Using 3D Cardiac Models derived from hPSCs for Cardiac Toxicity Studies during Heart Development

Tiago Alexandre Correia Nunes

Key information

Authors:

Tiago Alexandre Correia Nunes (Tiago Alexandre Correia Nunes)

Supervisors:

Maria Margarida Fonseca Rodrigues Diogo (Maria Margarida Fonseca Rodrigues Diogo); Mariana da Mota Veiga de Araújo Branco (Mariana da Mota Veiga de Araújo Branco)

Published in

11/29/2022

Abstract

The detection of cardiotoxic effects during drug development is a leading cause of attrition. Developmental cardiotoxicity assessment is particularly limited by the inability of pregnant women to participate in clinical trials, emphasizing the need to develop pre-clinical platforms able to accurately predict the drug’s fetal safety profile. The use of human pluripotent stem cells (hPSCs) for engineering in vitro heart models is a promising solution. The majority of hPSC-based cardiotoxicity studies has been performed using 2D cardiac models which do not recapitulate the complex microenvironment of the heart.

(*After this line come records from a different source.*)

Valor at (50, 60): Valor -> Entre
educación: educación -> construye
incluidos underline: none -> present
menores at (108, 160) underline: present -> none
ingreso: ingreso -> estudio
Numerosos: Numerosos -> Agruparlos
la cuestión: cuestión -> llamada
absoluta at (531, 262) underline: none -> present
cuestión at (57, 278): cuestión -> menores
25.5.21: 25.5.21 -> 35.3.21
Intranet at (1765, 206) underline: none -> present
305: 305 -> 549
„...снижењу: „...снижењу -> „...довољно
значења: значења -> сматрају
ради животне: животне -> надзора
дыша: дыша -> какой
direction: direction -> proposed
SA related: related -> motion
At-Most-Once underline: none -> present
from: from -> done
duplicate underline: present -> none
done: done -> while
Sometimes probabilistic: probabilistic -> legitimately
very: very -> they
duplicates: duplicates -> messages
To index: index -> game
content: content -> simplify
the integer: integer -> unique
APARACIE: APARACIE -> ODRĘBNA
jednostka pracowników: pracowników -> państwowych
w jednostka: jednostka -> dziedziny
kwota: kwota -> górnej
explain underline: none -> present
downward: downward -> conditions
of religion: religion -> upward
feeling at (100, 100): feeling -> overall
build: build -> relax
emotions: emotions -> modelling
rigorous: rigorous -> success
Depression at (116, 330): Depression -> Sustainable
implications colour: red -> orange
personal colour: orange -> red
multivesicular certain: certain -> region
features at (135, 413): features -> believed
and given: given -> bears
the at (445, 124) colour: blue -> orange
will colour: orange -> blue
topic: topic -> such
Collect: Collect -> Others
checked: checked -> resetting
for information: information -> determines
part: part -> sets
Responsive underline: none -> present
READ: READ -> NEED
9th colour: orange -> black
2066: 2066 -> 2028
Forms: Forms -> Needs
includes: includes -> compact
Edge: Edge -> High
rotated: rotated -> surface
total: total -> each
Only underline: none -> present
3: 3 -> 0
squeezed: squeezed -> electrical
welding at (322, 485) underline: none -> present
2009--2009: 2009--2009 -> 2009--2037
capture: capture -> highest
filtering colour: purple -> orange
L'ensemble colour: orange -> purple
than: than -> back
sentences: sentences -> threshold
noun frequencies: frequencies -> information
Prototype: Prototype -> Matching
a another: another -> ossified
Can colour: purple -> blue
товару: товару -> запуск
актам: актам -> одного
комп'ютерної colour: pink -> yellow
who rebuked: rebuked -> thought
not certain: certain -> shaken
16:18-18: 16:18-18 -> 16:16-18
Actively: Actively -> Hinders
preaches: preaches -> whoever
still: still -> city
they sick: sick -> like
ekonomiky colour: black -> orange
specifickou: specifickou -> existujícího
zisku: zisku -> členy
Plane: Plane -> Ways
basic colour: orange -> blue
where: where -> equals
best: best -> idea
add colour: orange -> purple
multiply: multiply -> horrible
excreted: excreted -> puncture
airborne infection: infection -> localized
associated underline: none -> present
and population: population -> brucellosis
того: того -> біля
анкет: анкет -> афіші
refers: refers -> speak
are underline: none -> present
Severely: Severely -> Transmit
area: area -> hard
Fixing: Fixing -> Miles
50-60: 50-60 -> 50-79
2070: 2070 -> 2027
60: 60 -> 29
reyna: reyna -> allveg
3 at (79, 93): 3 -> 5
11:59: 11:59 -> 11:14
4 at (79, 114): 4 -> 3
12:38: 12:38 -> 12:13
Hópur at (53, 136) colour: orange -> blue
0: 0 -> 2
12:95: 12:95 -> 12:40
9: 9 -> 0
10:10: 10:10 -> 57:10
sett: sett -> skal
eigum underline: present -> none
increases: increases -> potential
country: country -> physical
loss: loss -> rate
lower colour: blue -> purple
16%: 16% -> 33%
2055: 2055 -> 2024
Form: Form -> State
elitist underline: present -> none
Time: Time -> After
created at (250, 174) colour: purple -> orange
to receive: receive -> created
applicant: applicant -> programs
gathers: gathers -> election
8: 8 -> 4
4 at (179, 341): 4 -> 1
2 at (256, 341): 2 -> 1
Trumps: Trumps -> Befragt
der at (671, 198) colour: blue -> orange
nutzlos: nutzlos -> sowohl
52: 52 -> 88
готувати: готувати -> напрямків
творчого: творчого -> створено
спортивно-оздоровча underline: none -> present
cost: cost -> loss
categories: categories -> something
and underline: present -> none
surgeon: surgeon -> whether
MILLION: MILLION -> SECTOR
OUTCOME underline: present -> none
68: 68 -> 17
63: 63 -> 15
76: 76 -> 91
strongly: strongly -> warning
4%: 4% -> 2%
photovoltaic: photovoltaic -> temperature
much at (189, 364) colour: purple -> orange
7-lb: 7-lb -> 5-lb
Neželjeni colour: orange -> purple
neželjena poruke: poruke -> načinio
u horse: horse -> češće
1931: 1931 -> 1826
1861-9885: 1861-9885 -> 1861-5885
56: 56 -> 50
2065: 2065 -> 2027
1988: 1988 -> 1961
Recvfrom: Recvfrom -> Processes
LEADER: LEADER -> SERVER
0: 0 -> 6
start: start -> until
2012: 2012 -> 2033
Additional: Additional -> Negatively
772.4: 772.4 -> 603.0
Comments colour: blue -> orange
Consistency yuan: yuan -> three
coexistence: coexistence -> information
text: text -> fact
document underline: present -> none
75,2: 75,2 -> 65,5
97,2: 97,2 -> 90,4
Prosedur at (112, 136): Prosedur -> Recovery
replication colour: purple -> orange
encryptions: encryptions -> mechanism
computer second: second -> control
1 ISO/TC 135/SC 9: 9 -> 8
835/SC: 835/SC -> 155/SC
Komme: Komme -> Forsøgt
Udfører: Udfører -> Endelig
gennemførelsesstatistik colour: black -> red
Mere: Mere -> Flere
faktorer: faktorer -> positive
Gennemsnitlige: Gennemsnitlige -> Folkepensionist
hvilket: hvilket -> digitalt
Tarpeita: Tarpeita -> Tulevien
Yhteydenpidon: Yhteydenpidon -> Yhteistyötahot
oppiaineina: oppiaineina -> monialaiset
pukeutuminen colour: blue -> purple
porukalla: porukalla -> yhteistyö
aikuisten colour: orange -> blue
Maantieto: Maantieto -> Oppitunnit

Furthermore, there is a lack of reliable studies focused on assessing functional and structural toxicity during the early stages of heart development. In this work, a 3D cardiac model was used to study the developmental cardiotoxicity of nine pharmaceutical compounds. The drug-induced impacts were assessed at the level of (i) mesoderm and endoderm progenitor population commitment, and (ii) cardiac cells specification into cardiomyocytes, using different drug exposure strategies. We observed that the timing of drug exposure had impact on the level of toxicity, and that early drug exposure could result in an imbalance of mesoderm and endoderm progenitor populations and a disruption of their spatial organization. The 3D cardiac model used in this study allowed to detect defects at the level of cavity formation, which was particularly relevant in the case of thalidomide. Thus, the presented platform has the potential to detect drug-induced cardiotoxicity during development at both structural and functional levels, and to help clarifying the mechanisms behind the detected toxicity.